[Opening Provided text section]

Thousands of Openfire XMPP servers are unpatched against a recently disclosed high-severity flaw and are susceptible to a new exploit, according to a new report from VulnCheck.
Tracked as CVE-2023-32315 (CVSS score: 7.5), the vulnerability relates to a path traversal vulnerability in Openfire's administrative console that could permit an unauthenticated attacker to access otherwise restricted pages reserved for privileged users.
It affects all versions of the software released since April 2015, starting with version 3.10.0. It was remediated by its developer, Ignite Realtime, earlier this May with the release of versions 4.6.8, 4.7.5, and 4.8.0.
"Path traversal protections were already in place to protect against exactly this kind of attack, but didn't defend against certain non-standard URL encoding for UTF-16 characters that were not supported by the embedded web server that was in use at the time," the maintainers said in a detailed advisory.
"A later upgrade of the embedded web server included support for non-standard URL encoding of UTF-16 characters. The path traversal protections in place in Openfire were not updated to include protection against this new encoding."
As a result, a threat actor could abuse this weakness to bypass authentication requirements for admin console pages. The vulnerability has since come under active exploitation in the wild, including by attackers associated with the Kinsing (aka Money Libra) crypto botnet malware.
A Shodan scan conducted by the cybersecurity firm reveals that of more than 6,300 Openfire servers accessible over the internet, roughly 50% of them are running affected versions of the open-source XMPP solution.
While public exploits have leveraged the vulnerability to create an administrative user, log in, and then upload a plugin to achieve code execution, VulnCheck said it's possible to do so without having to create an admin account, making it more stealthy and appealing for threat actors.

[Closing Provided text section]

### Problems and tasks:
1. Repeat the Openfire article from "It affects all" to "a detailed advisory.".
2. Continue the Openfire article from the point where it ends.
The lines that come next are separate from the Openfire article.

[Opening Material provided section]

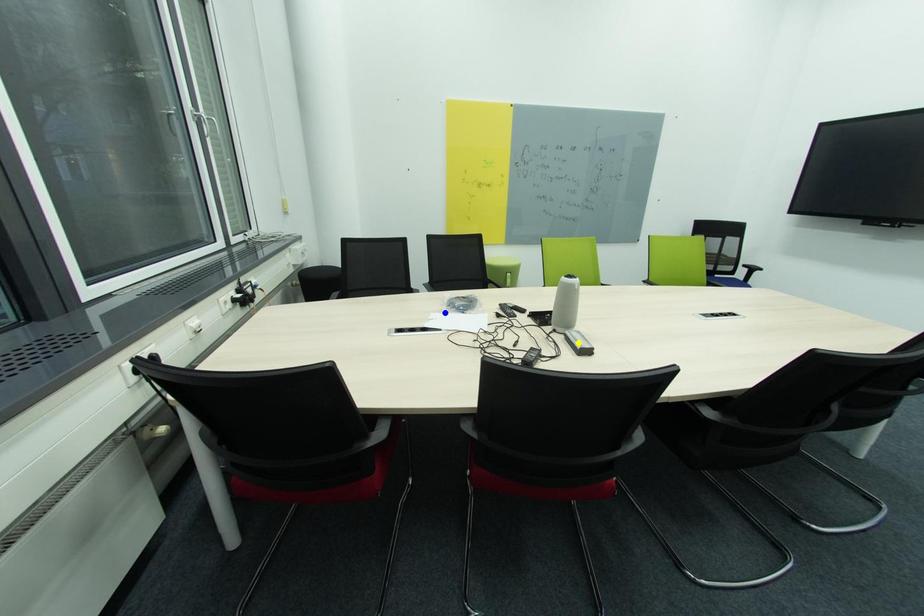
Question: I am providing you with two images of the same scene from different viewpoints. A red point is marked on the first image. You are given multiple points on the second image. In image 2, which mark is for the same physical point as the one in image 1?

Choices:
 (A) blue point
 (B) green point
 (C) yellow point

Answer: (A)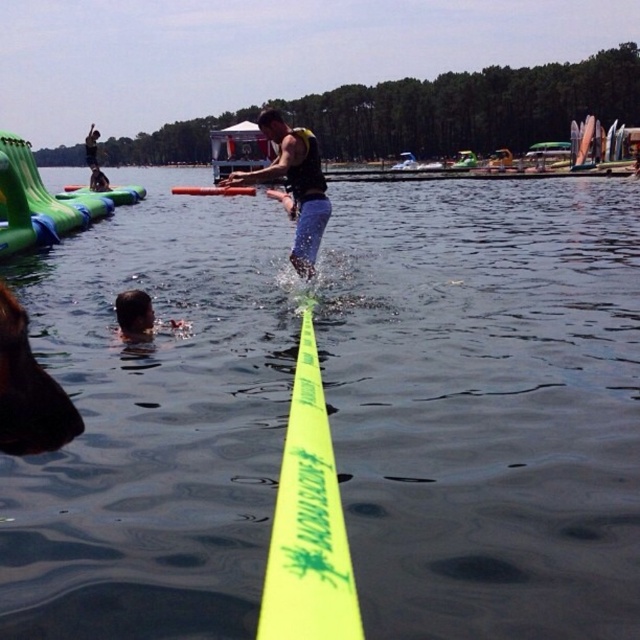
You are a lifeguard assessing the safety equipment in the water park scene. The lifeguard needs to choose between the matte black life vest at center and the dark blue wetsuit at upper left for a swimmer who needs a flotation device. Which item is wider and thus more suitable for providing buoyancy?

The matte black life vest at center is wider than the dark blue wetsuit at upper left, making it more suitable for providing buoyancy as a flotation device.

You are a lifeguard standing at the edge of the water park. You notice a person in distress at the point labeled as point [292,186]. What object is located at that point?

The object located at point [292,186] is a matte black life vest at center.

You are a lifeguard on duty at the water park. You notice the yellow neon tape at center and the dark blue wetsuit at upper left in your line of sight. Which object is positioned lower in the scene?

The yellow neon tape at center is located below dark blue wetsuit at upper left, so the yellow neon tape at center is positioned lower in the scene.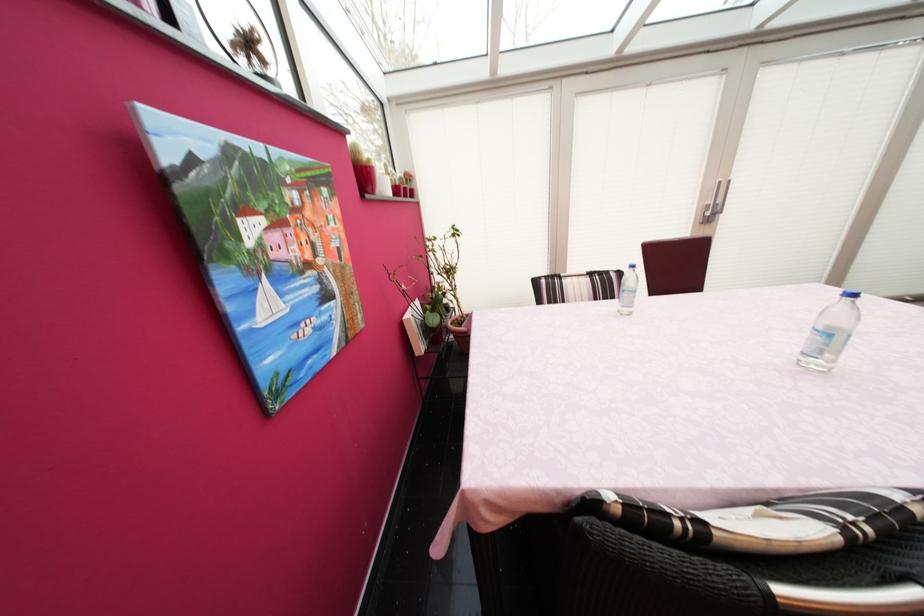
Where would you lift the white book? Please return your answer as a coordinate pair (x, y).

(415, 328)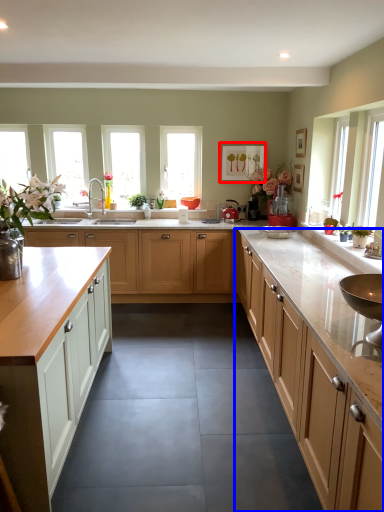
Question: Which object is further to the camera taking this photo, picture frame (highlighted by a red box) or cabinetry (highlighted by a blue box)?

[Closing Material provided section]

### Answer list:
1.
It affects all versions of the software released since April 2015, starting with version 3.10.0. It was remediated by its developer, Ignite Realtime, earlier this May with the release of versions 4.6.8, 4.7.5, and 4.8.0.
"Path traversal protections were already in place to protect against exactly this kind of attack, but didn't defend against certain non-standard URL encoding for UTF-16 characters that were not supported by the embedded web server that was in use at the time," the maintainers said in a detailed advisory.

2.
Elaborating on the modus operandi of the existing exploits, security researcher Jacob Baines said they involve "creating an admin user to gain access to the Openfire Plugins interface."
"The plugin system allows administrators to add, more or less, arbitrary functionality to Openfire via uploaded Java JARs. This is, very obviously, a place to transition from authentication bypass to remote code execution."
The improved, less noisy method devised by VulnCheck, on the other hand, employs a user-less approach that extracts the JSESSIONID and CSRF token by accessing a page called 'plugin-admin.jsp' and then uploading the JAR plugin via a POST request.
"Without authentication, the plugin is accepted and installed," Baines said. "The web shell can then be accessed, without authentication, using the traversal."
"This approach keeps login attempts out of the security audit log and prevents the 'uploaded plugin' notification from being recorded. That's a pretty big deal because it leaves no evidence in the security audit log."
The only tell-tale signs that something malicious is afoot are the logs captured in the openfire.log file, which an adversary could delete by using CVE-2023-32315, the company said.
With the vulnerability already being exploited in real-world attacks, it's recommended that users move quickly to update to the latest versions to secure against potential threats.